* [GIVEN INSTRUCTION 1] In one to three sentences, explain what the evidence kit plan names as the dominant risk of this replacement work.
* [GIVEN INSTRUCTION 2] Retype everything in the evidence kit plan from "Back to Plate" down to "goal-plan check passes.".

* [QUOTED PASSAGE]
******************************

Back to Plate

replace editor benchmarks with evidence kit

docs/plans/2026-05-27-replace-editor-benchmarks-with-evidence-kit.md

53.0.821.2 KB
Original Source

replace editor benchmarks with evidence kit

Objective: Hard replace /Users/zbeyens/git/plate-2/benchmarks/editor with an Evidence Kit-backed editor benchmark/evidence lab. Complete only when the old benchmark app/template surface is removed, the replacement exposes research, fetch, fuzz, benchmark, perf-doc, and package-boundary evidence workflows, Plate package scripts point at the new workflows, this plan records destructive scope and verification, and the final goal-plan check passes.

Flow mode: one-shot execution

Goal plan: docs/plans/2026-05-27-replace-editor-benchmarks-with-evidence-kit.md

Template: docs/plans/templates/major-task.md

Primary template: docs/plans/templates/major-task.md

Applied packs:

  • docs (docs/plans/templates/packs/docs.md)

Major source:

  • type: user request
  • id / link: /Users/zbeyens/git/plate-2/benchmarks/editor, /Users/zbeyens/git/-shapeshift-labs-evidence-kit
  • title: hard cut/replace editor benchmark lab with Evidence Kit
  • decision to make: how to replace the existing editor benchmark lab with the maximum useful Evidence Kit surface without preserving stale app/template machinery.
  • decision criteria: Evidence Kit source is fully read locally; old apps/**, templates/**, stale benchmark app scripts, and benchmark contract app surface are removed; the replacement has executable scripts for inspect, research registry/fetch, fuzz, evidence benchmark, startup check, package boundary check, scope, perf docs, perf search, and full evidence; root package scripts call the new lab; verification commands pass or failures are recorded with a concrete blocker.

Major lane:

  • lane: benchmark / framework-comparison infrastructure
  • output type: destructive implementation plus evidence harness
  • implementation expected: yes
  • affected packages / surfaces: /Users/zbeyens/git/plate-2/benchmarks/editor, /Users/zbeyens/git/plate-2/package.json, this goal plan.
  • dominant risk: deleting a broad benchmark tree and replacing it with a thin harness that either fails to run or silently loses the editor-comparison evidence contract.

Completion threshold:

  • Old benchmark lab surface is gone: no benchmarks/editor/apps, benchmarks/editor/templates, benchmark-app-contract, or run_contract_benchmarks remains.
  • Replacement evidence lab exists with target-owned sources, corpus, fuzzer, benchmark, startup check, package-boundary check, source fetcher, source map, iteration note, perf docs target, and package scripts.
  • Plate root bench:editor:* scripts route to the replacement or are removed when obsolete.
  • Evidence Kit full source under /Users/zbeyens/git/-shapeshift-labs-evidence-kit is read locally before implementation decisions are finalized.

******************************

* [INFORMATION SUPPLIED]

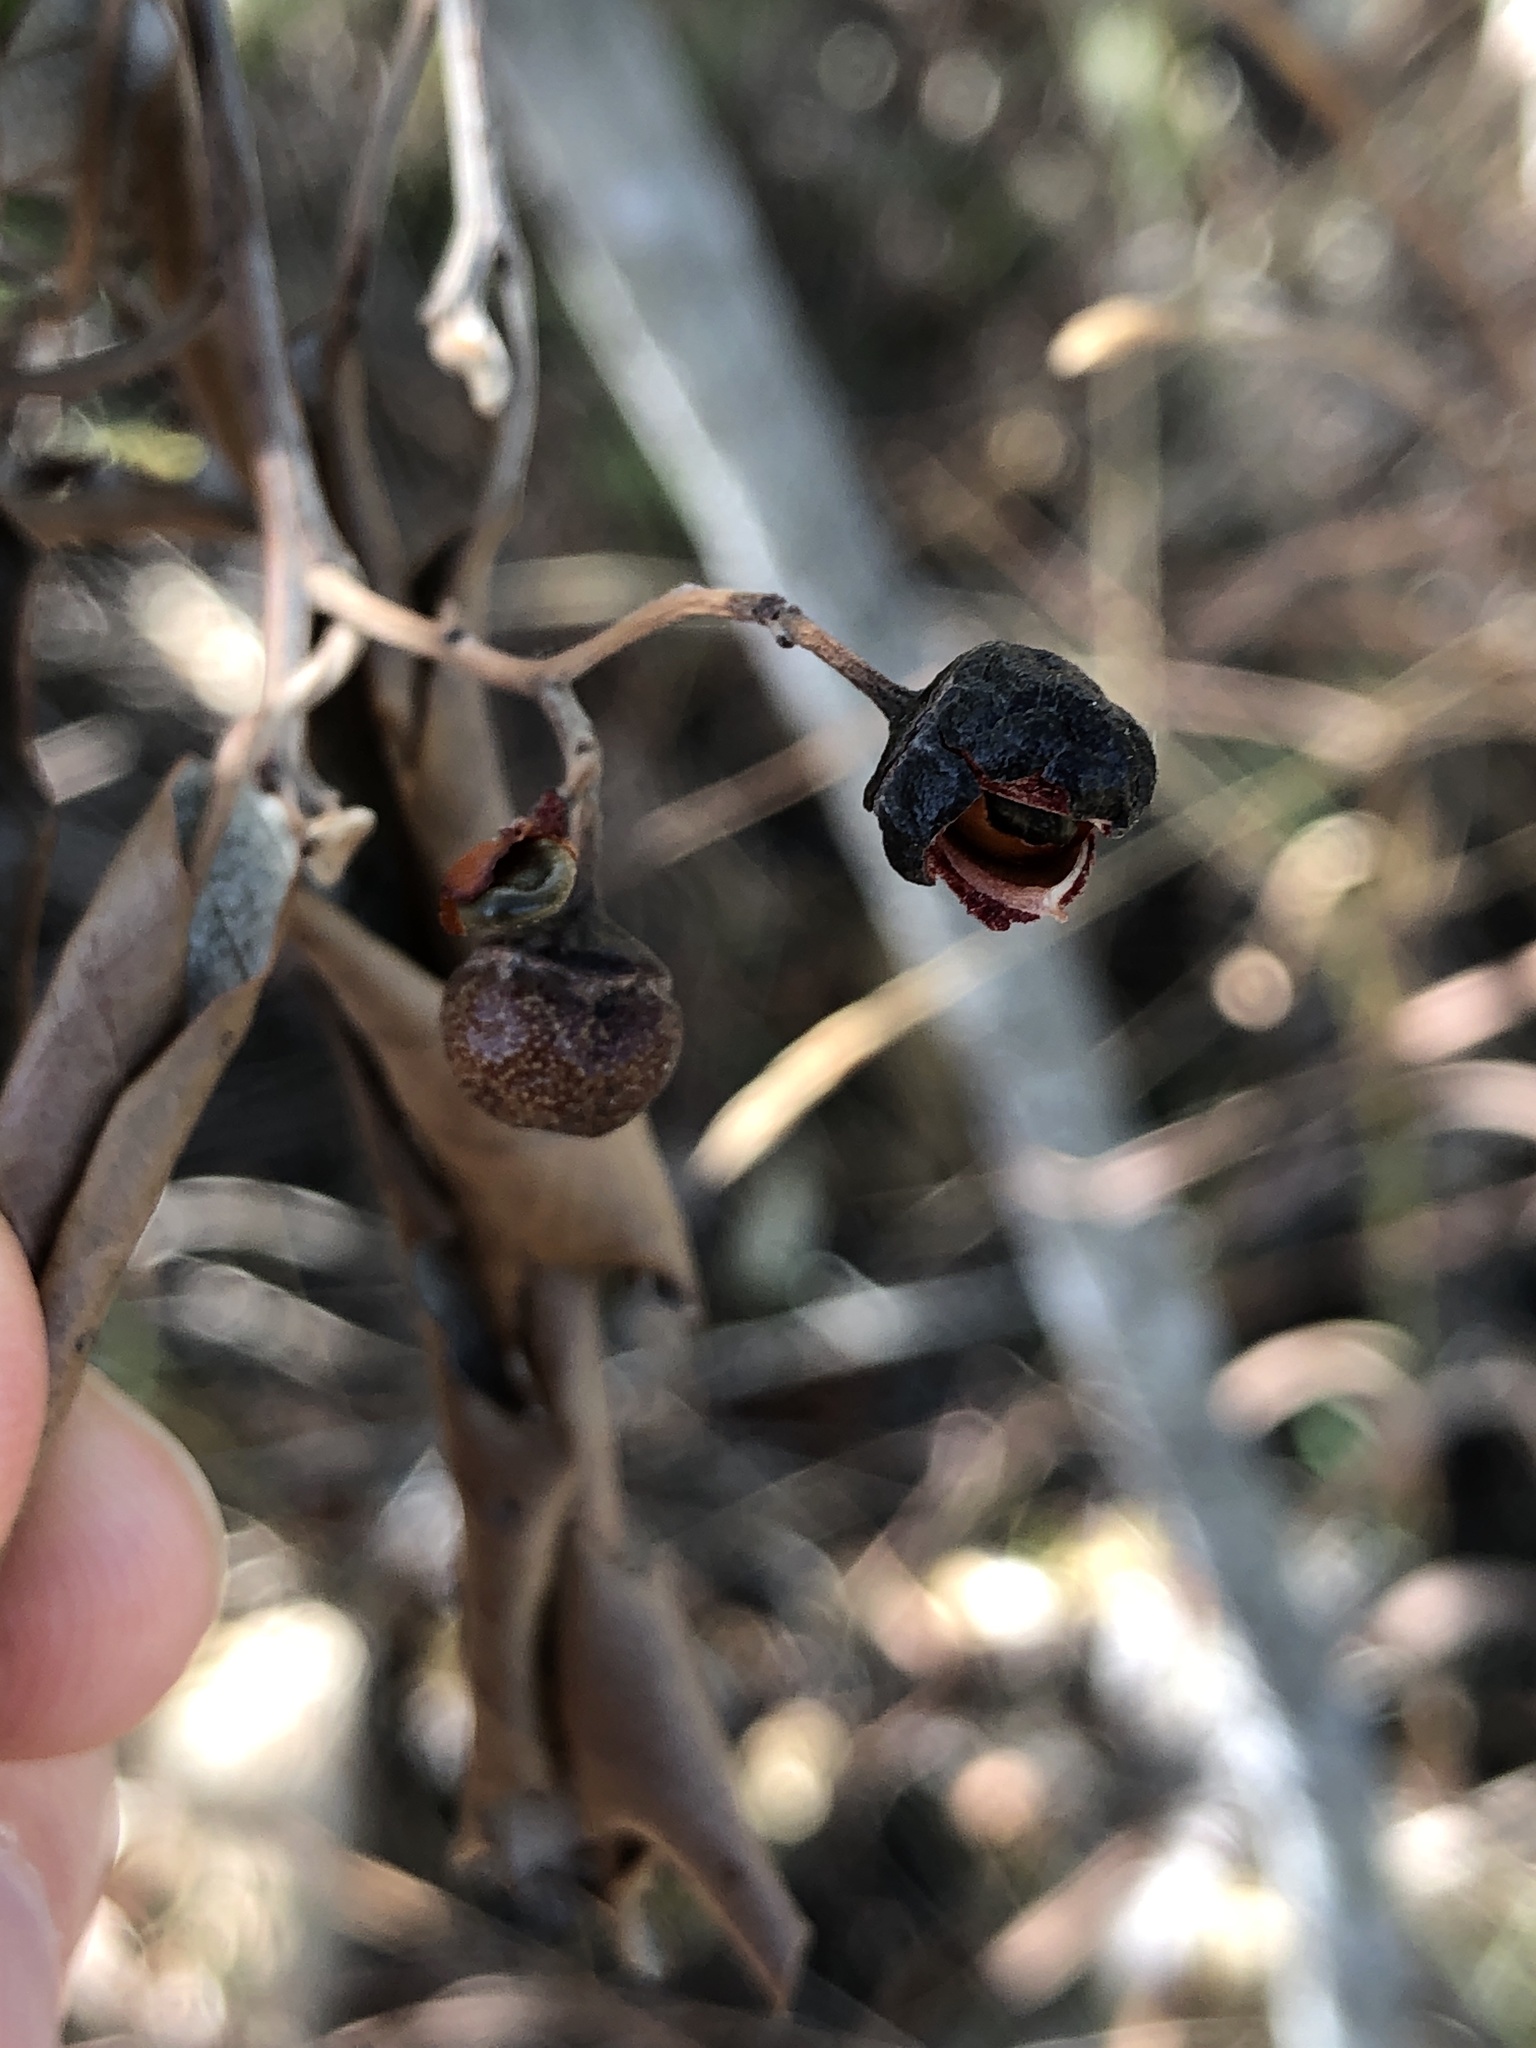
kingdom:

******************************

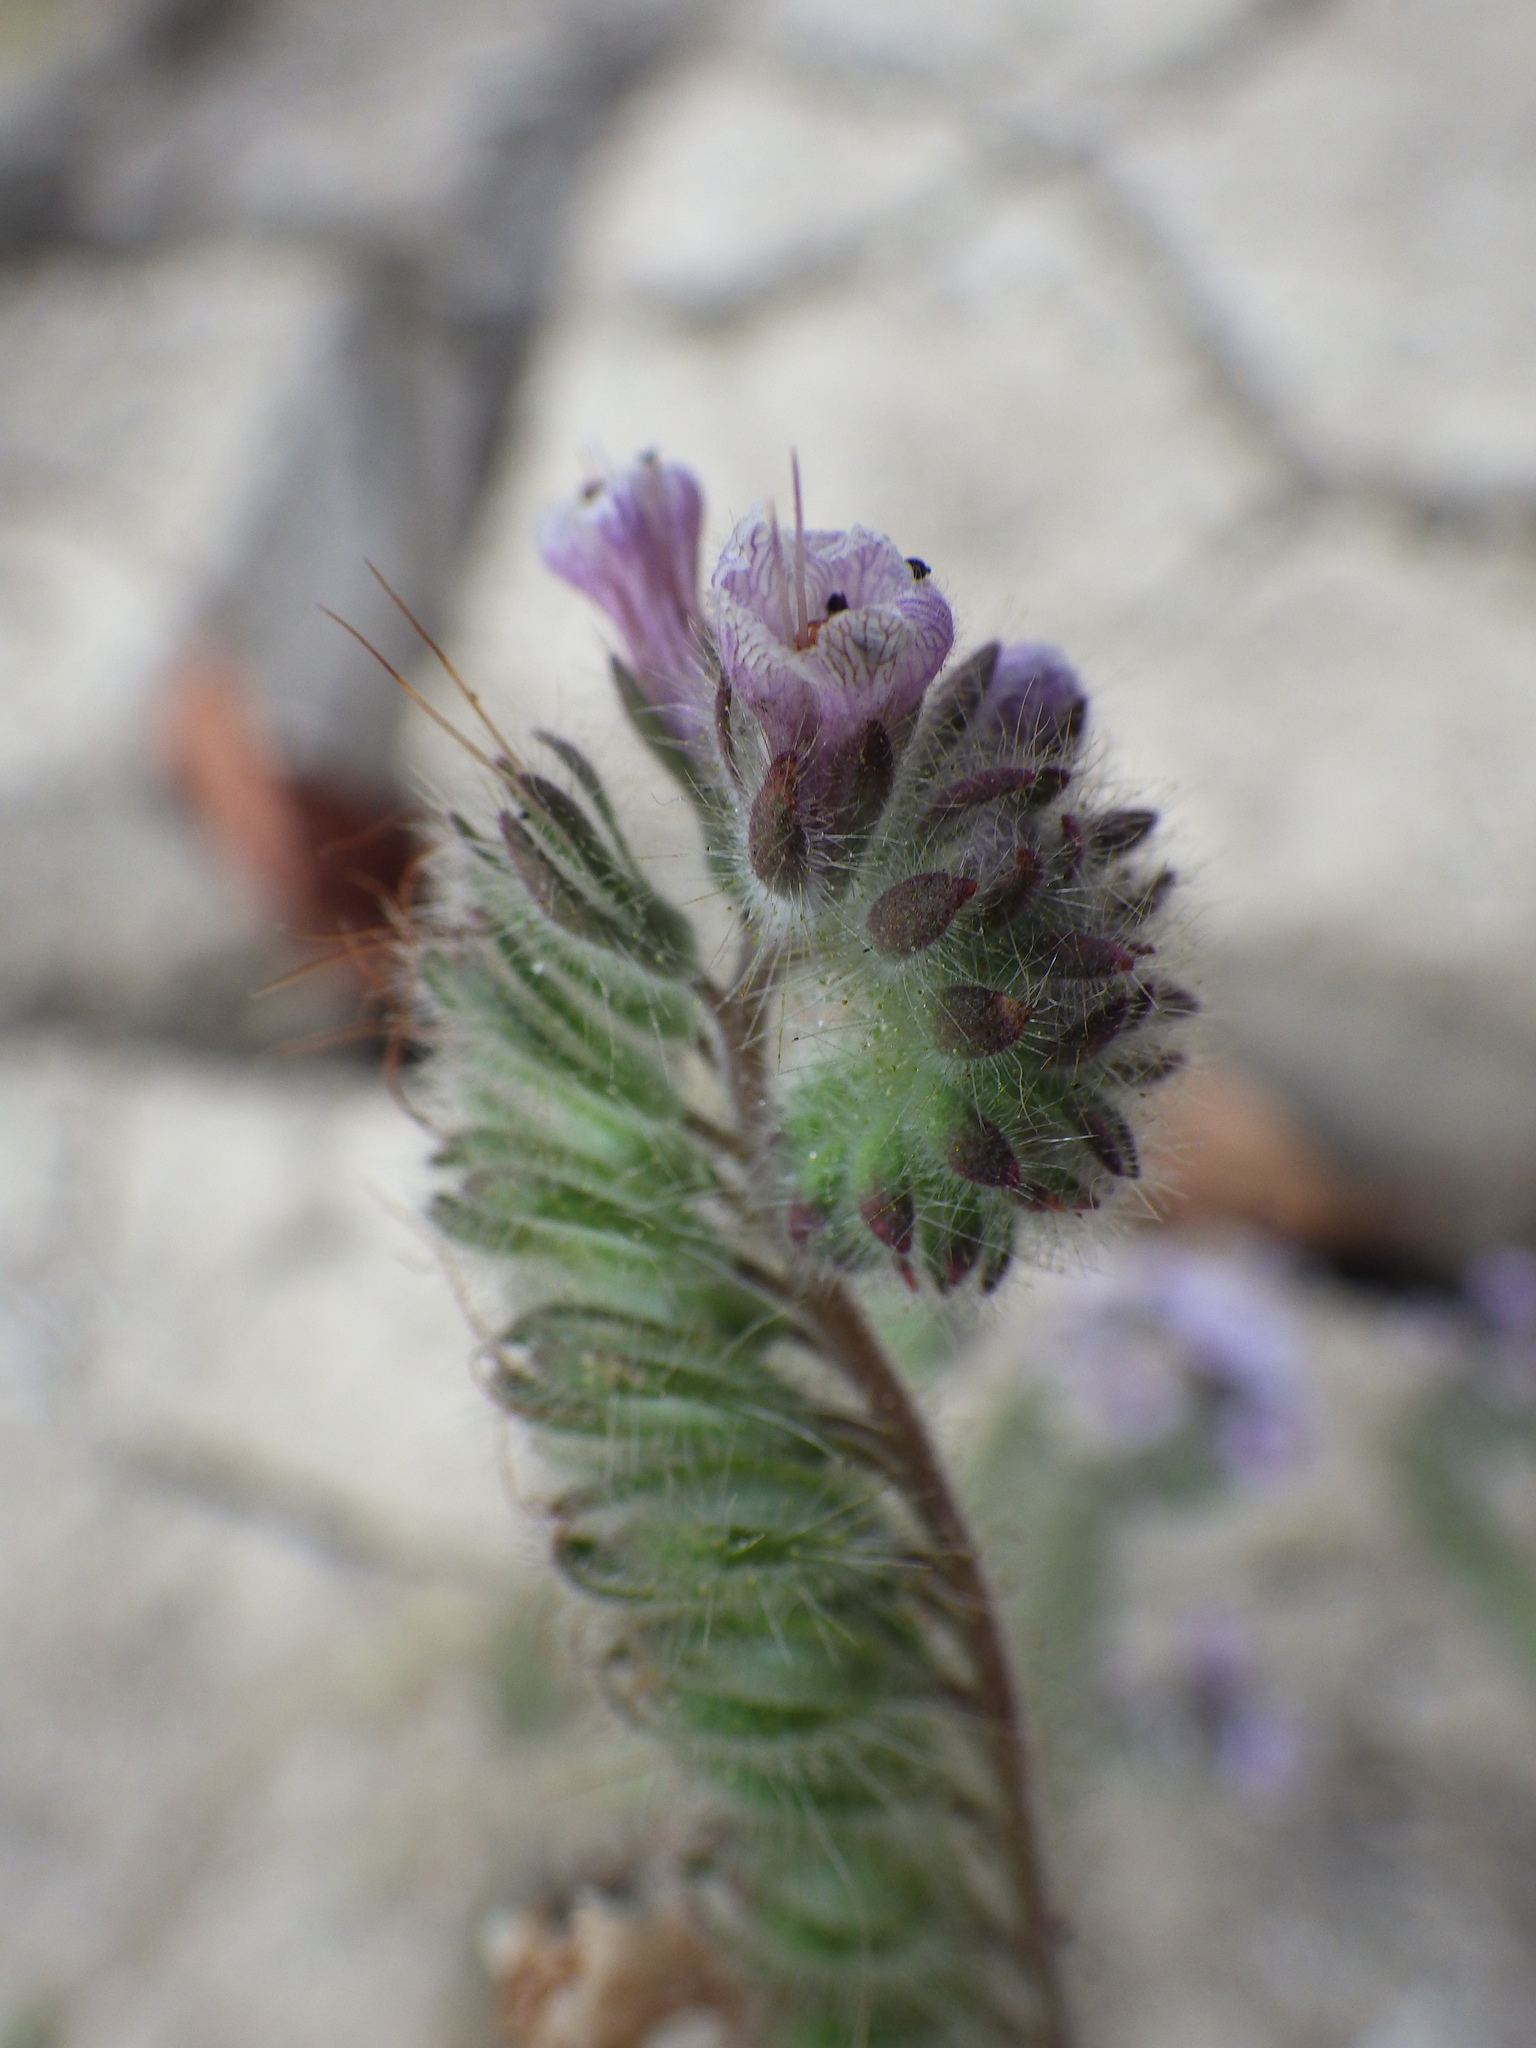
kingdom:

******************************

* [TASK RESPONSE 1] The plan names the dominant risk as deleting a broad benchmark tree and replacing it with a thin harness. That harness might either fail to run or silently lose the editor-comparison evidence contract.

* [TASK RESPONSE 2]
Back to Plate

replace editor benchmarks with evidence kit

docs/plans/2026-05-27-replace-editor-benchmarks-with-evidence-kit.md

53.0.821.2 KB
Original Source

replace editor benchmarks with evidence kit

Objective: Hard replace /Users/zbeyens/git/plate-2/benchmarks/editor with an Evidence Kit-backed editor benchmark/evidence lab. Complete only when the old benchmark app/template surface is removed, the replacement exposes research, fetch, fuzz, benchmark, perf-doc, and package-boundary evidence workflows, Plate package scripts point at the new workflows, this plan records destructive scope and verification, and the final goal-plan check passes.